Tegel – Es ist dunkel und feucht. Vom steinernen Gewölbe hängen nasse Wurzeln herunter, die durch die Decke hindurchgewachsen sind. Seit einem Jahr hat hier in die unterirdischen Sandfilteranlagen und Reinwasserbehälter des Wasserwerks Tegel an der Bernauer Straße kein Mensch mehr einen Fuß hineingesetzt. Anfang Februar war es wieder soweit: Die alljährliche Zählung der hier überwinternden Fledermäuse stand an.
Berlin ist die Hauptstadt der Fledermäuse. 18 verschiedene Arten wurden bisher nachgewiesen. Im Sommer sieht man sie am Himmel als schwarze Scherenschnitte herumflattern, wenn sie auf Insektenjagd gehen. Doch wenn die Temperaturen sinken, ziehen sie sich an einen Ort zurück, an dem sie die kalte Jahreszeit verbringen: neben der Spandauer Zitadelle und 52 anderen Winterquartieren auch ins Wasserwerk Tegel. Denn dort – in den unterirdischen Sandfilter-Gebäuden – sinken die Temperaturen auch im Winter nicht unter den Gefrierpunkt – und sind deshalb ein perfekter Überwinterungsort. 1998 wurden die Gebäude als Fledermausquartier zur Verfügung gestellt.

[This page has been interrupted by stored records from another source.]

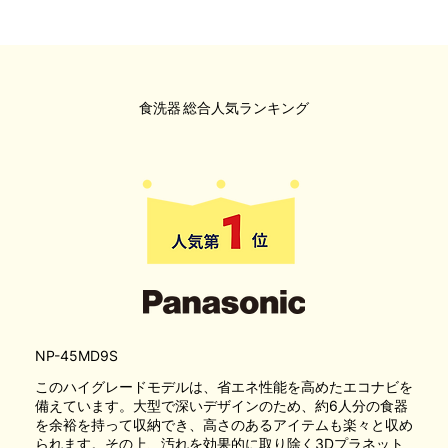
食洗器
総合人気ランキング
NP-45MD9S
このハイグレードモデルは、省エネ性能を高めたエコナビを
備えています。大型で深いデザインのため、約6人分の食器
を余裕を持って収納でき、高さのあるアイテムも楽々と収め
られます。その上、汚れを効果的に取り除く3Dプラネット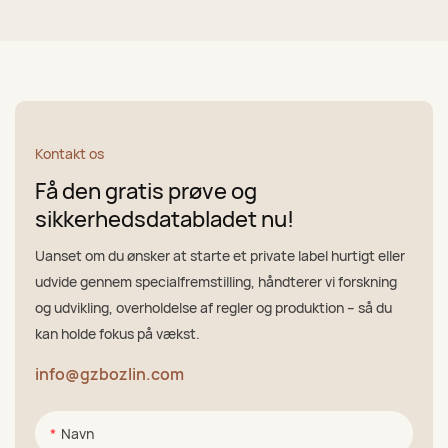
Kontakt os
Få den gratis prøve og
sikkerhedsdatabladet nu!
Uanset om du ønsker at starte et private label hurtigt eller
udvide gennem specialfremstilling, håndterer vi forskning
og udvikling, overholdelse af regler og produktion – så du
kan holde fokus på vækst.
info@gzbozlin.com
Navn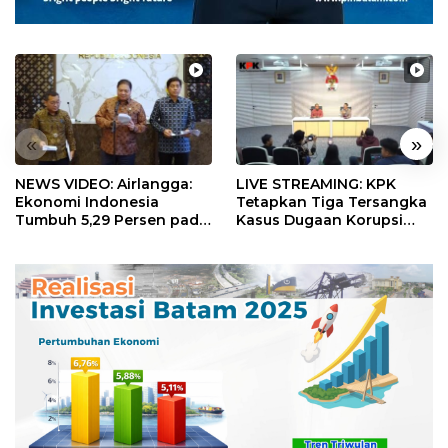
«
»
NEWS VIDEO: Airlangga:
LIVE STREAMING: KPK
Ekonomi Indonesia
Tetapkan Tiga Tersangka
Tumbuh 5,29 Persen pada
Kasus Dugaan Korupsi
Semester II 2026
Digitalisasi SPBU
Pertamina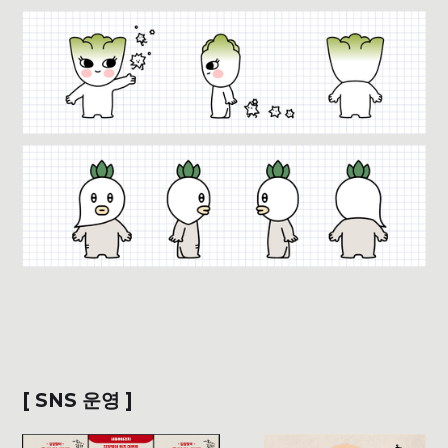
[ SNS 운영 ]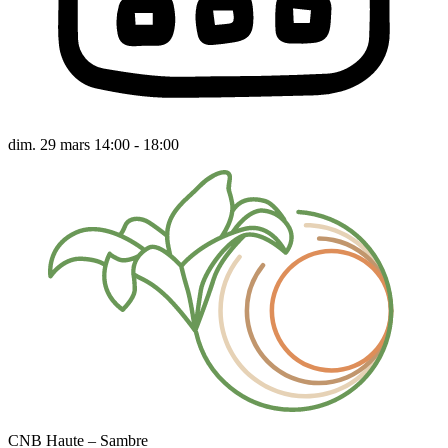
dim. 29 mars 14:00 - 18:00
CNB Haute – Sambre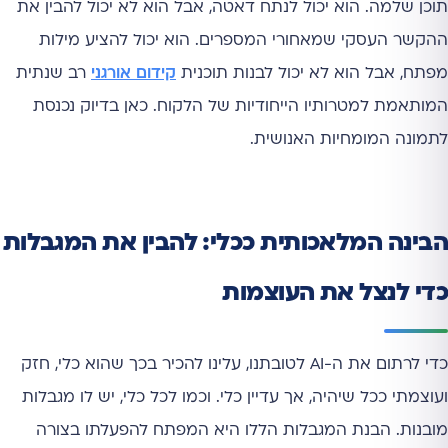
תוכן שלמה. הוא יכול לנתח דאטה, אבל הוא לא יכול להבין את
ההקשר העסקי שמאחורי המספרים. הוא יכול להציע מילות
מפתח, אבל הוא לא יכול לבנות תוכנית
קידום אורגני
רב שנתית
המותאמת למטרותיו הייחודיות של הלקוח. כאן בדיוק נכנסת
לתמונה המומחיות האנושית.
הבינה המלאכותית ככלי: להבין את המגבלות
כדי לנצל את העוצמות
כדי לרתום את ה-AI לטובתנו, עלינו להכיר בכך שהוא כלי, חזק
ועוצמתי ככל שיהיה, אך עדיין כלי. וכמו לכל כלי, יש לו מגבלות
מובנות. הבנת המגבלות הללו היא המפתח להפעלתו בצורה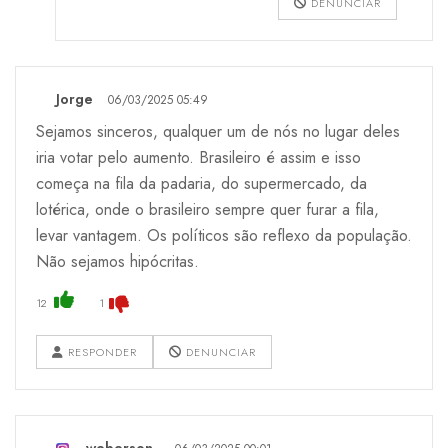
DENUNCIAR
Jorge
06/03/2025 05:49
Sejamos sinceros, qualquer um de nós no lugar deles
iria votar pelo aumento. Brasileiro é assim e isso
começa na fila da padaria, do supermercado, da
lotérica, onde o brasileiro sempre quer furar a fila,
levar vantagem. Os políticos são reflexo da população.
Não sejamos hipócritas.
12
1
RESPONDER
DENUNCIAR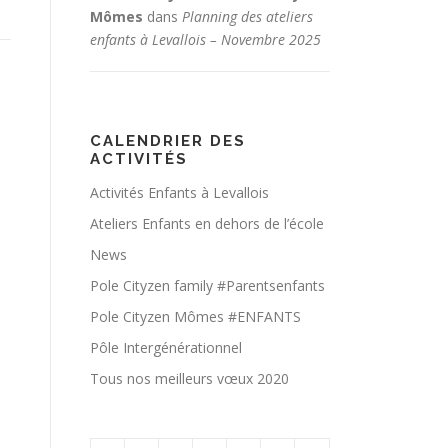
Mômes
dans
Planning des ateliers
enfants à Levallois – Novembre 2025
CALENDRIER DES
ACTIVITÉS
Activités Enfants à Levallois
Ateliers Enfants en dehors de l’école
News
Pole Cityzen family #Parentsenfants
Pole Cityzen Mômes #ENFANTS
Pôle Intergénérationnel
Tous nos meilleurs vœux 2020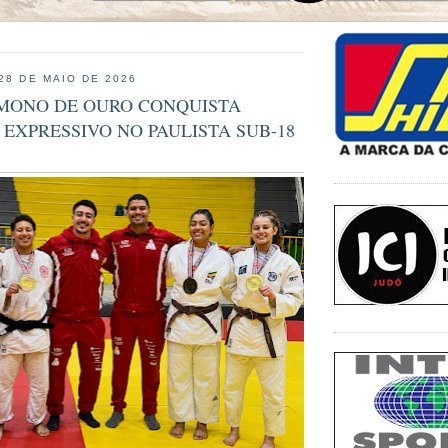
 28 DE MAIO DE 2026
IMONO DE OURO CONQUISTA
EXPRESSIVO NO PAULISTA SUB-18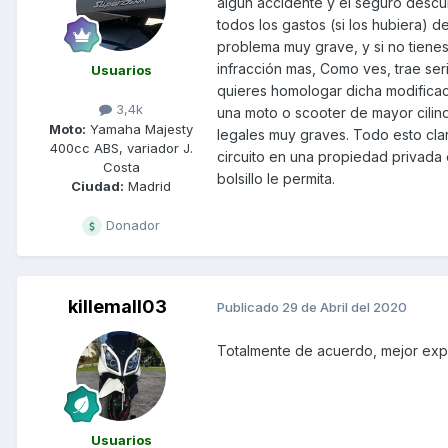
algún accidente y el seguro descu
todos los gastos (si los hubiera) 
problema muy grave, y si no tienes
infracción mas, Como ves, trae ser
Usuarios
quieres homologar dicha modificac
3,4k
una moto o scooter de mayor cilin
Moto:
Yamaha Majesty
legales muy graves. Todo esto claro
400cc ABS, variador J.
circuito en una propiedad privada
Costa
bolsillo le permita.
Ciudad:
Madrid
Donador
killemall03
Publicado
29 de Abril del 2020
Totalmente de acuerdo, mejor expl
Usuarios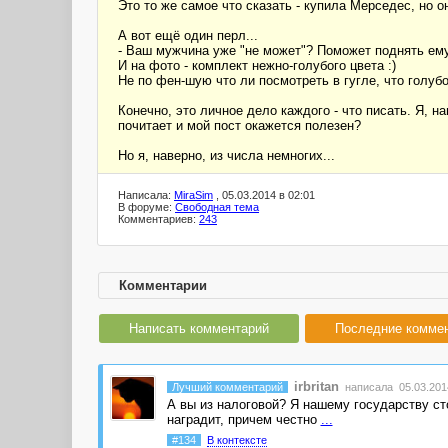
Это то же самое что сказать - купила Мерседес, но о
А вот ещё один перл...
- Ваш мужчина уже "не может"? Поможет поднять ем
И на фото - комплект нежно-голубого цвета :)
Не по фен-шую что ли посмотреть в гугле, что голубо
Конечно, это личное дело каждого - что писать. Я, 
почитает и мой пост окажется полезен?
Но я, наверно, из числа немногих...
Написала:
MiraSim
, 05.03.2014 в 02:01
В форуме:
Свободная тема
Комментариев:
243
Комментарии
Написать комментарий
Последние комме
irbritan
Лучший комментарий
написала 05.03.2014
А вы из налоговой? Я нашему государству сто
наградит, причем честно
...
#134
В контексте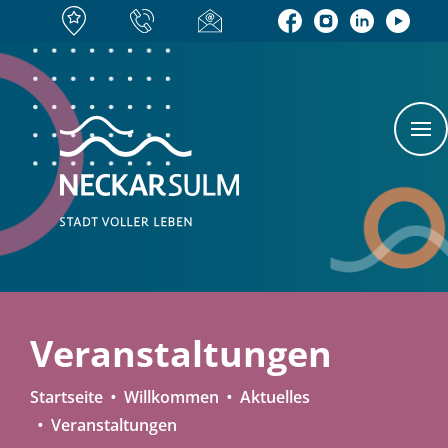
Veranstaltungen
Startseite
Willkommen
Aktuelles
Veranstaltungen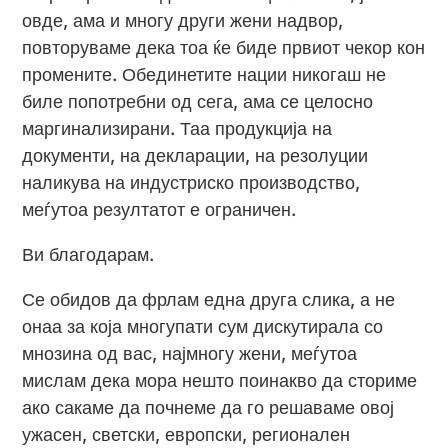
овде, ама и многу други жени надвор,
повторуваме дека тоа ќе биде првиот чекор кон
промените. Обединетите нации никогаш не
биле попотребни од сега, ама се целосно
маргинализирани. Таа продукција на
документи, на декларации, на резолуции
наликува на индустриско производство,
меѓутоа резултатот е ограничен.
Ви благодарам.
Се обидов да фрлам една друга слика, а не
онаа за која многупати сум дискутирала со
мнозина од вас, најмногу жени, меѓутоа
мислам дека мора нешто поинакво да сториме
ако сакаме да почнеме да го решаваме овој
ужасен, светски, европски, регионален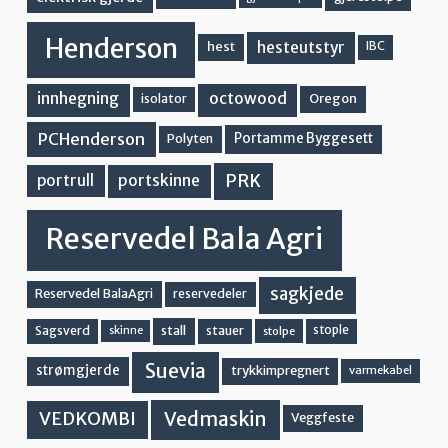
Henderson
hesteutstyr
hest
IBC
innhegning
octowood
Oregon
isolator
PCHenderson
Portamme Byggesett
Polyten
PRK
portskinne
portrull
Reservedel Bala Agri
sagkjede
Reservedel BalaAgri
reservedeler
stall
stople
Sagsverd
stauer
stolpe
skinne
Suevia
strømgjerde
trykkimpregnert
varmekabel
Vedmaskin
VEDKOMBI
Veggfeste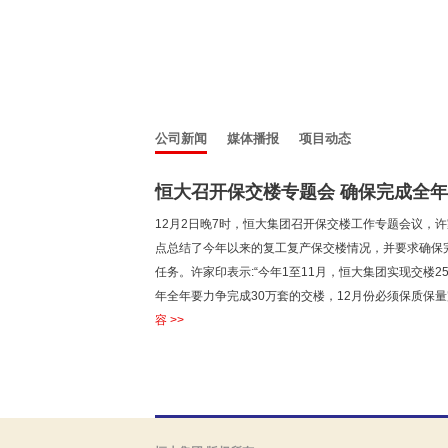
公司新闻
媒体播报
项目动态
恒大召开保交楼专题会 确保完成全年交
12月2日晚7时，恒大集团召开保交楼工作专题会议，
点总结了今年以来的复工复产保交楼情况，并要求确保
任务。许家印表示:“今年1至11月，恒大集团实现交楼25.
年全年要力争完成30万套的交楼，12月份必须保质保量完
容 >>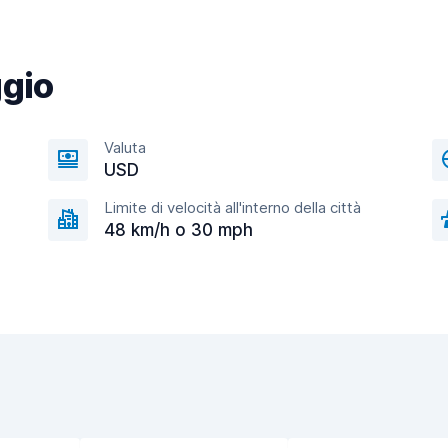
ggio
Valuta
USD
Limite di velocità all'interno della città
48 km/h o 30 mph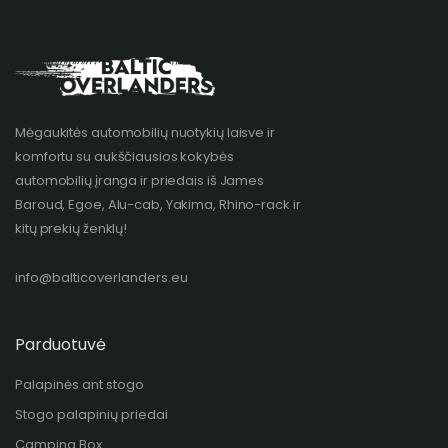
Mėgaukitės automobilių nuotykių laisve ir
komfortu su aukščiausios kokybės
automobilių įranga ir priedais iš James
Baroud, Egoe, Alu-cab, Yakima, Rhino-rack ir
kitų prekių ženklų!​
info@balticoverlanders.eu
Parduotuvė
Palapinės ant stogo
Stogo palapinių priedai
Camping Box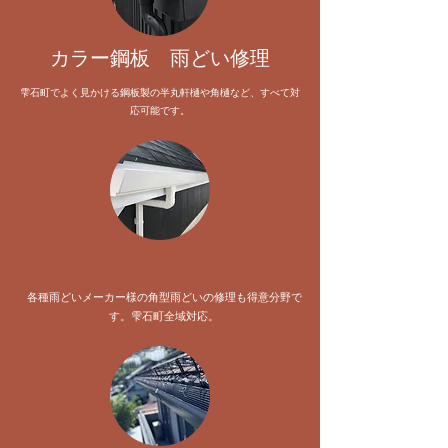
​カラー鋼板 雨どい修理
雫石町でよく見かける鋼板製の半丸軒樋や角樋など、すべて対
応可能です。
各種雨どいメーカー様の角型雨どいの修理も得意分野で
す。雫石町全域対応。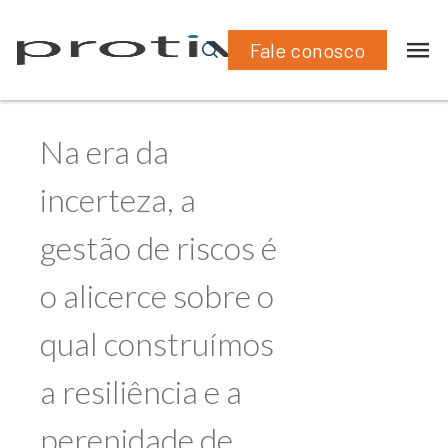
Fale conosco
“
Na era da
incerteza, a
gestão de riscos é
o alicerce sobre o
qual construímos
a resiliência e a
perenidade de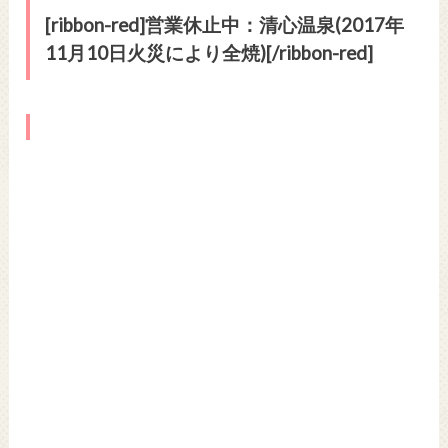
[ribbon-red]営業休止中：
清心温泉(2017年
11月10日火災により全焼)
[/ribbon-red]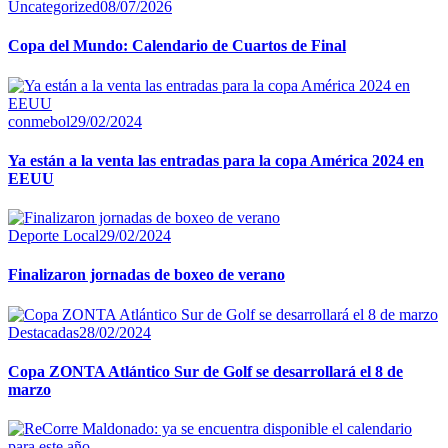
Uncategorized
08/07/2026
Copa del Mundo: Calendario de Cuartos de Final
conmebol
29/02/2024
Ya están a la venta las entradas para la copa América 2024 en
EEUU
Deporte Local
29/02/2024
Finalizaron jornadas de boxeo de verano
Destacadas
28/02/2024
Copa ZONTA Atlántico Sur de Golf se desarrollará el 8 de
marzo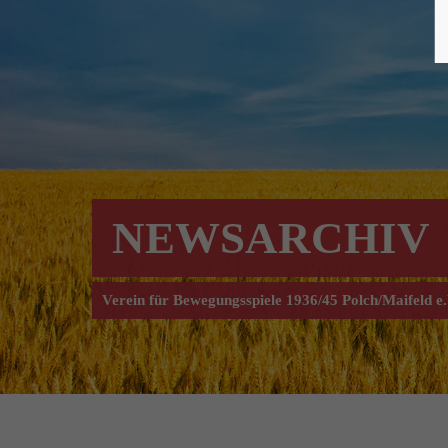
NEWSARCHIV
Verein für Bewegungsspiele 1936/45 Polch/Maifeld e.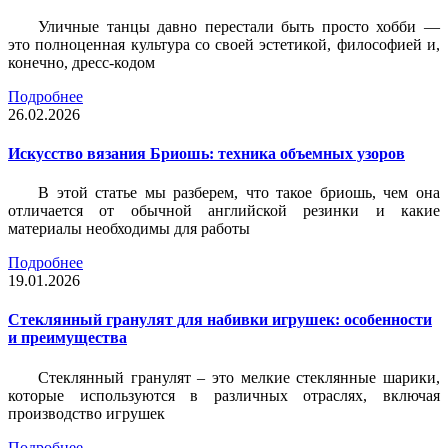
Уличные танцы давно перестали быть просто хобби —
это полноценная культура со своей эстетикой, философией и,
конечно, дресс-кодом
Подробнее
26.02.2026
Искусство вязания Бриошь: техника объемных узоров
В этой статье мы разберем, что такое бриошь, чем она
отличается от обычной английской резинки и какие
материалы необходимы для работы
Подробнее
19.01.2026
Стеклянный гранулят для набивки игрушек: особенности
и преимущества
Стеклянный гранулят – это мелкие стеклянные шарики,
которые используются в различных отраслях, включая
производство игрушек
Подробнее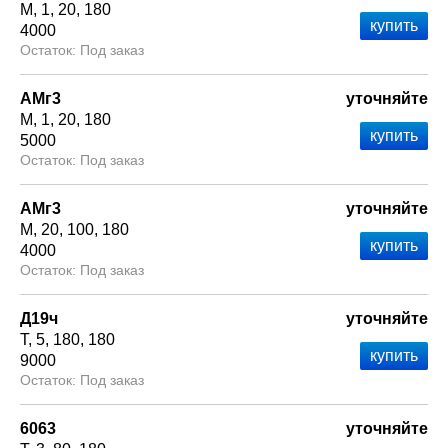
М
1
20
180
4000
Под заказ
АМг3
уточняйте
М
1
20
180
5000
Под заказ
АМг3
уточняйте
М
20
100
180
4000
Под заказ
Д19ч
уточняйте
Т
5
180
180
9000
Под заказ
6063
уточняйте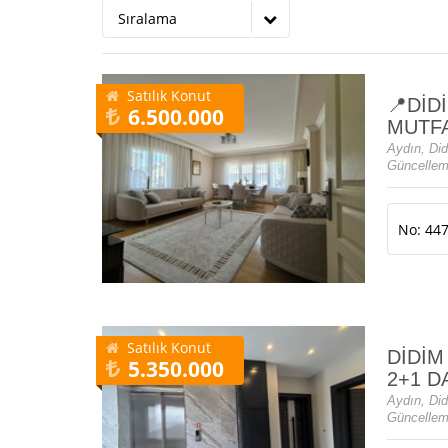
Sıralama
Satılık Konut
📍DİD
6.500.000
MUTFA
Aydın, Did
Güncellem
No: 44
Satılık Konut
DİDİM
5.350.000
2+1 D
Aydın, Did
Güncellem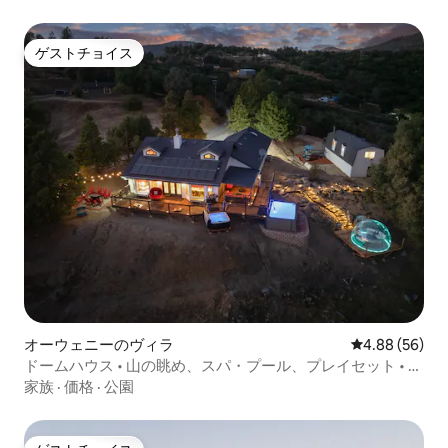
ゲストチョイス
ゲストチョイス
オーウェニーのヴィラ
レビュー56件
4.88 (56)
ドームハウス • 山の眺め、スパ・プール、プレイセット • 定
員16名
家族
·
価格
·
公園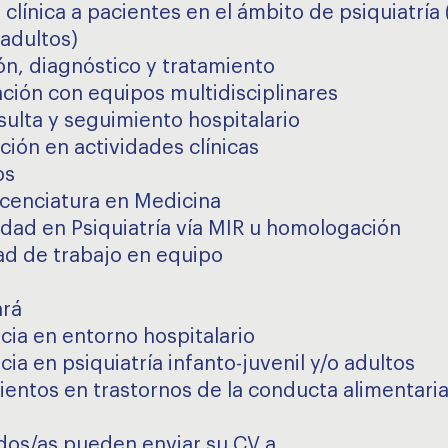
clínica a pacientes en el ámbito de psiquiatría 
 adultos)
ón, diagnóstico y tratamiento
ción con equipos multidisciplinares
sulta y seguimiento hospitalario
ción en actividades clínicas
os
cenciatura en Medicina
idad en Psiquiatría vía MIR u homologación
d de trabajo en equipo
ará
cia en entorno hospitalario
ia en psiquiatría infanto-juvenil y/o adultos
entos en trastornos de la conducta alimentari
dos/as pueden enviar su CV a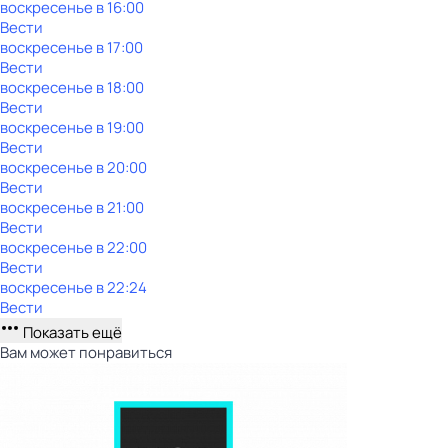
воскресенье
в
16:00
Вести
воскресенье
в
17:00
Вести
воскресенье
в
18:00
Вести
воскресенье
в
19:00
Вести
воскресенье
в
20:00
Вести
воскресенье
в
21:00
Вести
воскресенье
в
22:00
Вести
воскресенье
в
22:24
Вести
Показать ещё
Вам может понравиться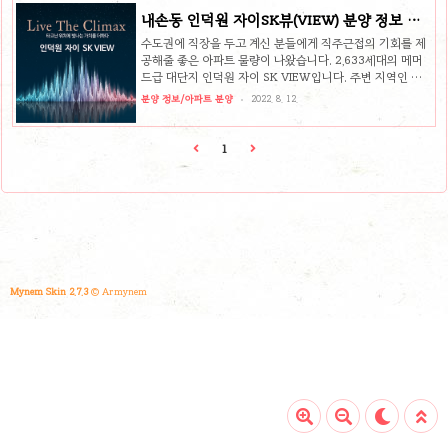
공급규모 총 440세대 중 일반분양 140세대 건축규모 아파
내손동 인덕원 자이SK뷰(VIEW) 분양 정보 및
트 지하 4층, 지상 26층, 4개동 주택형 67㎡, 84A㎡, 84B㎡
입지 분석
공급일정 2022년 8월 19일(금) 입주자 모집 공고 2022년
수도권에 직장을 두고 계신 분들에게 직주근접의 기회를 제
8월 29일(월) 특별공급 청약 신청 이 물량은 서울시 구로구
공해줄 좋은 아파트 물량이 나왔습니다. 2,633세대의 메머
오류동에 위치한 아파트 분양 물량입니다. 총 440가구 중
드급 대단지 인덕원 자이 SK VIEW입니다. 주변 지역인 평
140가구 일반분양을 합니다. 총 4개 동으로 구..
촌과 과천의 인기가 높아짐에 따라 인덕원 지역도 같이 상승
분양 정보/아파트 분양
2022. 8. 12.
세를 맞이하고 있어 대단지 프리미엄과 브랜드 파워를 가진
인덕원 자이 SK VIEW 가치는 상승하는 느낌입니다. 인덕원
자이 SK VIEW 분양 정보 공급위치 경기도 의왕시 내손동
1
683번지 일원 공급규모 총 2,633세대 중 일반분양 아파트
899세대 건축규모 아파트 지하 4층, 지상 29층, 20개동 주
택형 39㎡~112㎡ (85㎡ 초과 분에 한해 추첨제 50%) 공급
일정 2022년 8월 25일(목) 입주자 모집 공고 2022년 9월 5
일(월) 특별공급 청약 신청 이 물량..
Mynem Skin 2.7.3
© Armynem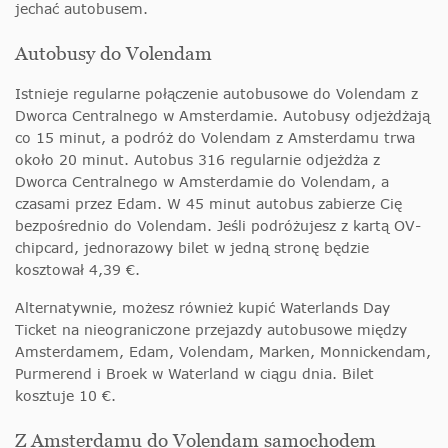
jechać autobusem.
Autobusy do Volendam
Istnieje regularne połączenie autobusowe do Volendam z
Dworca Centralnego w Amsterdamie. Autobusy odjeżdżają
co 15 minut, a podróż do Volendam z Amsterdamu trwa
około 20 minut. Autobus 316 regularnie odjeżdża z
Dworca Centralnego w Amsterdamie do Volendam, a
czasami przez Edam. W 45 minut autobus zabierze Cię
bezpośrednio do Volendam. Jeśli podróżujesz z kartą OV-
chipcard, jednorazowy bilet w jedną stronę będzie
kosztował 4,39 €.
Alternatywnie, możesz również kupić Waterlands Day
Ticket na nieograniczone przejazdy autobusowe między
Amsterdamem, Edam, Volendam, Marken, Monnickendam,
Purmerend i Broek w Waterland w ciągu dnia. Bilet
kosztuje 10 €.
Z Amsterdamu do Volendam samochodem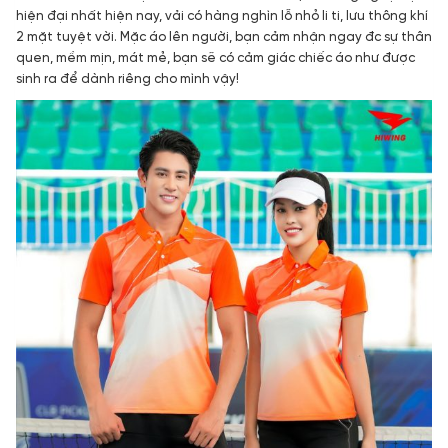
hiện đại nhất hiện nay, vải có hàng nghìn lỗ nhỏ li ti, lưu thông khí
2 mặt tuyệt vời. Mặc áo lên người, bạn cảm nhận ngay đc sự thân
quen, mềm mịn, mát mẻ, bạn sẽ có cảm giác chiếc áo như được
sinh ra để dành riêng cho mình vậy!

„Fledermaus-Winterquartiere“ heißt das Artenmonitoring, das die Oberste Naturschutzbehörde Berlin bereits 1987 aufgelegt hat, um Daten zu erfassen, Bestandsentwicklungen zu bewerten, die Winterquartiere zu erhalten und sie zu optimieren. 21 solche Quartiere sind seit 1989 neu entstanden oder den Fledermäusen zugänglich gemacht worden, und Partner wie die Berliner Forsten oder die Berliner Wasserbetriebe haben mitgeholfen.
Mittlerweile werden bis zu 54 Quartiere jährlich, davon kleinere Quartiere alle zwei Jahre, zu wissenschaftlichen Zwecken kontrolliert. Die Fledermäuse werden artspezifisch erfasst und Veränderungen im Quartier oder der Umgebung in Zusammenarbeit mit dem Büro für Landschaftsökologie „Myotis Berlin GmbH“ dokumentiert. Und so sind auch Juliane Bauer, verantwortlich für Monitoring und Artenhilfsmaßnahmen in der Gruppe Biologische Vielfalt bei der Senatsverwaltung für Mobilität, Verkehr, Klimaschutz und Umwelt, Sebastian Voß, Landschaftsplaner und -ökologe bei Myotis, und ein weiterer Fledermausexperte im Februar in den Sandfilteranlagen des Wasserwerks unterwegs. Ausgestattet mit Stirnlampen, Taschenlampen, Handschuhen und nummerierten Silberringen suchen sie über Stunden Wände, Decken und jedes noch so dünne Rohr, jede noch so kleine Nische ab.
646 Fledermäuse wurden im Wasserwerk gezählt, davon 318 Wasserfledermäuse, 273 Fransenfledermäuse, 37 Große Mausohren, 14 Braune Langohren und eine für Berlin besonders seltene Bechsteinfledermaus. Von den 37 Großen Mausohren waren bereits 32 Tiere beringt. Bei den restlichen fünf wurde das nachgeholt. In den Quartieren auf dem Gelände des Wasserwerks gibt es leider immer weniger überwinternde Fledermäuse. Waren es 2015 noch 1.576 Tiere, ist seit 2021 ein kontinuierlicher Rückgang zu verzeichnen, vor allem beim Großen Mausohr und bei der Wasserfledermaus. Die Abnahme, vor allem beim Großen Mausohr, im Wasserwerk-Winterquartier kann verschiedene Gründe haben. Diese Art reagiert sehr empfindlich auf Veränderungen.
Doch am Wasserwerk können mikroklimatische Veränderungen, Licht, Erschütterungen oder bauliche Veränderungen weitestgehend ausgeschlossen werden. Allerdings existieren südlich und nördlich der Fledermauswinterquartiere Photovoltaikanlagen, und die einst blüten- und insektenreichen Trockenrasen sind seit 2009 überbaut. Diese Veränderungen könnten Ursachen für den Rückgang einiger Fledermausarten sein.